__Activity__. Reproduce every record below word for word and include no pictures.

__Dataset extract__.
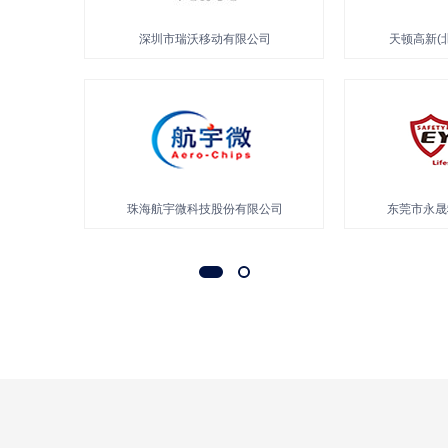
有限公司
北京神州普惠科技股份有限公司
浙江
有限公司
秦皇岛耀星航标科技有限公司
北京北斗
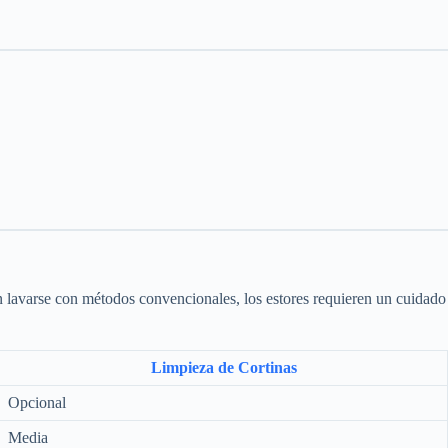
n lavarse con métodos convencionales, los estores requieren un cuidado
Limpieza de Cortinas
Opcional
Media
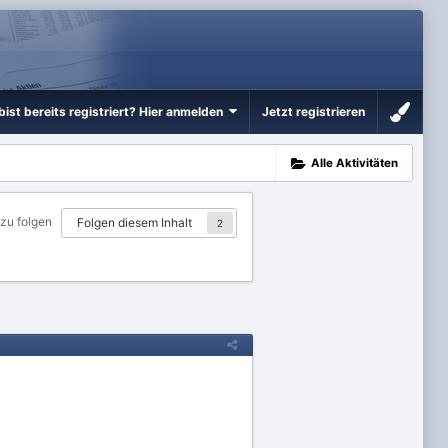
bist bereits registriert? Hier anmelden
Jetzt registrieren
Alle Aktivitäten
 zu folgen
Folgen diesem Inhalt
2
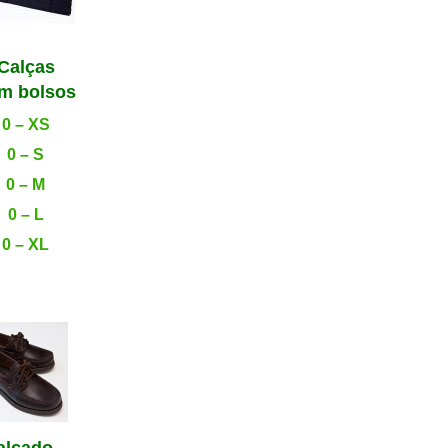
Calças
m bolsos
0 – XS
0 – S
0 – M
0 – L
0 – XL
alçado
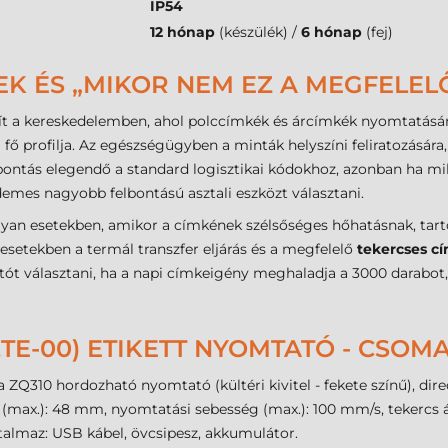
IP54
12 hónap
(készülék) /
6 hónap
(fej)
EK ÉS „MIKOR NEM EZ A MEGFELEL
sít a kereskedelemben, ahol polccímkék és árcímkék nyomtatására
 fő profilja. Az egészségügyben a minták helyszíni feliratozásár
bontás elegendő a standard logisztikai kódokhoz, azonban ha m
demes nagyobb felbontású asztali eszközt választani.
lyan esetekben, amikor a címkének szélsőséges hőhatásnak, tar
s esetekben a termál transzfer eljárás és a megfelelő
tekercses c
atót választani, ha a napi címkeigény meghaladja a 3000 darab
2TE-00) ETIKETT NYOMTATÓ - CSO
 ZQ310 hordozható nyomtató (kültéri kivitel - fekete színű), dir
 (max.): 48 mm, nyomtatási sebesség (max.): 100 mm/s, tekercs
almaz: USB kábel, övcsipesz, akkumulátor.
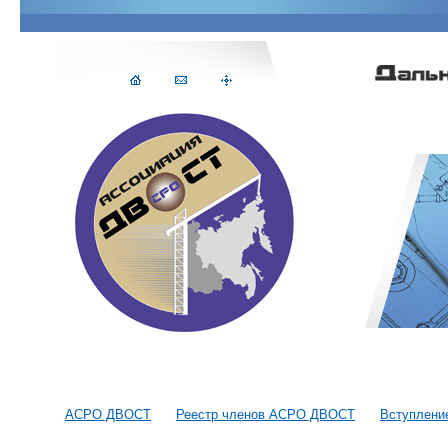
АСРО ДВОСТ
Реестр членов АСРО ДВОСТ
Вступлени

__Completed exercise__.
有限公司
北京神州普惠科技股份有限公司
浙江
有限公司
秦皇岛耀星航标科技有限公司
北京北斗
n lavarse con métodos convencionales, los estores requieren un cuidado
Limpieza de Cortinas
Opcional
Media
bist bereits registriert? Hier anmelden
Jetzt registrieren
Alle Aktivitäten
 zu folgen
Folgen diesem Inhalt
2
Calças
m bolsos
0 – XS
0 – S
0 – M
0 – L
0 – XL
alçado
IP54
12 hónap
(készülék) /
6 hónap
(fej)
EK ÉS „MIKOR NEM EZ A MEGFELEL
sít a kereskedelemben, ahol polccímkék és árcímkék nyomtatására
 fő profilja. Az egészségügyben a minták helyszíni feliratozásár
bontás elegendő a standard logisztikai kódokhoz, azonban ha m
demes nagyobb felbontású asztali eszközt választani.
lyan esetekben, amikor a címkének szélsőséges hőhatásnak, tar
s esetekben a termál transzfer eljárás és a megfelelő
tekercses c
atót választani, ha a napi címkeigény meghaladja a 3000 darab
2TE-00) ETIKETT NYOMTATÓ - CSO
 ZQ310 hordozható nyomtató (kültéri kivitel - fekete színű), dir
 (max.): 48 mm, nyomtatási sebesség (max.): 100 mm/s, tekercs
almaz: USB kábel, övcsipesz, akkumulátor.
АСРО ДВОСТ
Реестр членов АСРО ДВОСТ
Вступлени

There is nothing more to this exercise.